There are some plays that need to be mulled over and digested before writing about them.  Waiting for the Barbarians, at The Segal Theatre is one such play. Written by author, J.M. Coetzee, it was adapted for the stage by Alexandre Marine who also directs The Segal production. The show is produced by Maurice Podbrey (past Artistic Director and Founder of The Centaur Theatre), who is now living part time in South Africa where he developed MoPo Cultural Trust, “…a company dedicated to the development of new theatrical talent”.

The story takes place in an unnamed ‘Empire’ and is told from the perspective of The Magistrate living in the area.  His life is easy going. He gets on with the locals, does his job, and visits the local prostitute…frequently. Enter the military troops, with the sole purpose of catching and annihilating the ‘barbarians’ who live in the desert over the borders of the ‘Empire’. They have, until this point, lived quietly and unobtrusively. The Magistrate becomes aware of and opposes the brutal treatment of prisoners captured – one of them a young girl whom he helps, risking his own life, and with whom he becomes involved, which eventually leads to his downfall.

What ensues is a battle between those in power and the poor – historically seen on so many levels: between countries, between neighbourhoods, between cultures and, between people. It is an age-old battle that is still recognized in today’s world. It is a battle that will probably continue as long as there is man, money, and territory to be taken – especially from those cultures the ‘civilized’ nations don’t understand, or care to understand. Nations that rule with greed and unyielding power.

“The barbarians are immoral, filthy and stupid” – a most revealing line from the play.

The actors, all but one of whom have done this play before, are from South Africa. As an ensemble group they are truly outstanding.

Grant Swanby (The Magistrate) is so focused, so grounded in the role, he grabs your attention from the start. It is difficult to take your eyes off him. Just watch his eyes – especially in the second act. Such depth, such pain. (It is difficult to watch the torture scenes.) These scenes are all created with vivid imagination – the directors and the viewers. Swanby is a tour de force in this production and drives the action with a solid performance, necessary to define the inevitability of this allegory’s outcome.

Nicholas Pauling (Colonel Joll) adds his powerful presence and extraordinary performance as the villainous counterbalance to the multi complexities of the seeming good. His delivery is sharp, cruel and reminiscent of so many maniacal torturers of the past.

Chuma Chopetela (Barbarian Girl), presents a beautiful performance through her agility and ability to convey through body language.

The production is presented in an abstract, surreal fashion and is an artistic vision for the eyes. The dance/movement sequences flow smoothly with graceful sensuality. The set by Craig Leo is minimal, supporting the many creative scenes with falling snow and large white floating sheets, or torches lining the background.

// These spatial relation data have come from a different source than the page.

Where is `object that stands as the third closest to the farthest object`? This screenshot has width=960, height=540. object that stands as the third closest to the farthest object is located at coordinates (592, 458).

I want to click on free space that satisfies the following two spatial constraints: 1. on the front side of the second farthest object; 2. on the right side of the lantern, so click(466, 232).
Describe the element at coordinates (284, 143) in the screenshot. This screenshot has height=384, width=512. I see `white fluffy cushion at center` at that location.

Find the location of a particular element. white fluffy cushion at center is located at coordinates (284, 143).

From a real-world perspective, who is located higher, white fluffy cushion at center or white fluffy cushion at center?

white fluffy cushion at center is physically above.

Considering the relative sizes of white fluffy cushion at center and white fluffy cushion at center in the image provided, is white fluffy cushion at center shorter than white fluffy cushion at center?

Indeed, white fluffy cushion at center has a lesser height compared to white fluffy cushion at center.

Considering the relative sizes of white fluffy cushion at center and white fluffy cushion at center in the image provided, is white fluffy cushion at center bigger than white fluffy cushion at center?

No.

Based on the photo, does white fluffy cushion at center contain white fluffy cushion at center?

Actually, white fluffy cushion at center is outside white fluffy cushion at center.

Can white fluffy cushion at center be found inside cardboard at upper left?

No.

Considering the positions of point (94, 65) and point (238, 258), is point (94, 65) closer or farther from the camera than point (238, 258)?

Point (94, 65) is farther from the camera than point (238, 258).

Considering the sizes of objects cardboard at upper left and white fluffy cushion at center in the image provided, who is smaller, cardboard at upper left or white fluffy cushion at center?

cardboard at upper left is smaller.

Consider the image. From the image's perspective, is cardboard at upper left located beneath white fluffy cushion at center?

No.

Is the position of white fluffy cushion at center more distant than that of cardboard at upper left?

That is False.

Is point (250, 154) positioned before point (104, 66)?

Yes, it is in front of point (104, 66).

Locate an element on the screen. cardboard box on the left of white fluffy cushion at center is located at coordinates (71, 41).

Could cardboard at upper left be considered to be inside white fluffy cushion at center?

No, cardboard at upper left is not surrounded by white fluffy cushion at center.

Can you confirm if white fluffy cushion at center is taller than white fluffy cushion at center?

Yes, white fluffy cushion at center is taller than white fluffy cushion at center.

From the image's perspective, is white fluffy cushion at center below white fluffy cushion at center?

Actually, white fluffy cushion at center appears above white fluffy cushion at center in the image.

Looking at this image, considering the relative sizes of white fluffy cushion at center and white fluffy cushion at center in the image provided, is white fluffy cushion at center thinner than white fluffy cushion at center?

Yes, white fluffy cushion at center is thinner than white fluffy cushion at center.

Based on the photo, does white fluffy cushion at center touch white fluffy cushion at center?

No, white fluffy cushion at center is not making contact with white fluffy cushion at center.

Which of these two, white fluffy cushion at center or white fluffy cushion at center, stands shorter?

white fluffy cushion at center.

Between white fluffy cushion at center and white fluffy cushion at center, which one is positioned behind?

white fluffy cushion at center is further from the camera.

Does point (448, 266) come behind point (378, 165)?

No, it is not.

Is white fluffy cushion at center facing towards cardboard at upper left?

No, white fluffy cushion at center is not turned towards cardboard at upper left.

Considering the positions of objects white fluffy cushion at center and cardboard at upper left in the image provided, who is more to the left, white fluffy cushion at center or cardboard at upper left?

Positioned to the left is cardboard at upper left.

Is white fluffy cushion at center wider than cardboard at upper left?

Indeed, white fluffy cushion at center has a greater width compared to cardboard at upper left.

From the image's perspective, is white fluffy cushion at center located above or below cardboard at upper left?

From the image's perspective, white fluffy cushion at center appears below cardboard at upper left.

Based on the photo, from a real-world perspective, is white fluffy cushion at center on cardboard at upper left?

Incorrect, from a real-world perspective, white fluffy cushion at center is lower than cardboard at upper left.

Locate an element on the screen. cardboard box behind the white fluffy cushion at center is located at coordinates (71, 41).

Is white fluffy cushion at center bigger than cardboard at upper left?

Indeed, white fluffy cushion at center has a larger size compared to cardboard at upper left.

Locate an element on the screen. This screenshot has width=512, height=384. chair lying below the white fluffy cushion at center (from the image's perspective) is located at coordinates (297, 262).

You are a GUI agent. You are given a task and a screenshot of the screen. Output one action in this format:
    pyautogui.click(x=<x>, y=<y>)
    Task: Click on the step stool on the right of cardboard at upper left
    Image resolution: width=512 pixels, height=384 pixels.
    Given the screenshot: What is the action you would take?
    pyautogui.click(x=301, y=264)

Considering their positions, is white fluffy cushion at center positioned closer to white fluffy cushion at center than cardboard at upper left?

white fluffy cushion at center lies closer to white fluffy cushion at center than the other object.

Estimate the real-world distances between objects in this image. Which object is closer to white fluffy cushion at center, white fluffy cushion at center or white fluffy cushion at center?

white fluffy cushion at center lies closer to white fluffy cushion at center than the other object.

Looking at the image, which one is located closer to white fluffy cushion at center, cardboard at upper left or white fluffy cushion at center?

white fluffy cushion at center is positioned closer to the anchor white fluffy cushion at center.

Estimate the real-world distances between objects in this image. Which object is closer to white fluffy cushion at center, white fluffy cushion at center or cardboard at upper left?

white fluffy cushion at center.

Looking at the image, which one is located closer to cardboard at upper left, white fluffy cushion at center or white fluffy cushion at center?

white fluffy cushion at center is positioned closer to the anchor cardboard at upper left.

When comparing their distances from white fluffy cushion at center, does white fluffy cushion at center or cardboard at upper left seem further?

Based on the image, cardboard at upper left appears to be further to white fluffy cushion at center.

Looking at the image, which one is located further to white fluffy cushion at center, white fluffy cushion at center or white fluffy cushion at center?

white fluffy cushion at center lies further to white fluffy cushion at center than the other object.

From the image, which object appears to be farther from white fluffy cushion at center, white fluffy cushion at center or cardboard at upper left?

Direction by Marine is fluid, intricate and wonderful to discover. He makes us see beyond the stage to the never ending history of man’s unrelenting struggle in his search to find peace within and around him.

Watching Waiting for the Barbarians is hard work for the viewer. A cerebral play, it demands the complete attention of the audience. Long after leaving the theatre, it hovers over you like a dark cumulous and won’t go away. It is full of philosophical dilemmas, racial tensions, unkindness to man… all of which leaves us a lot to think about.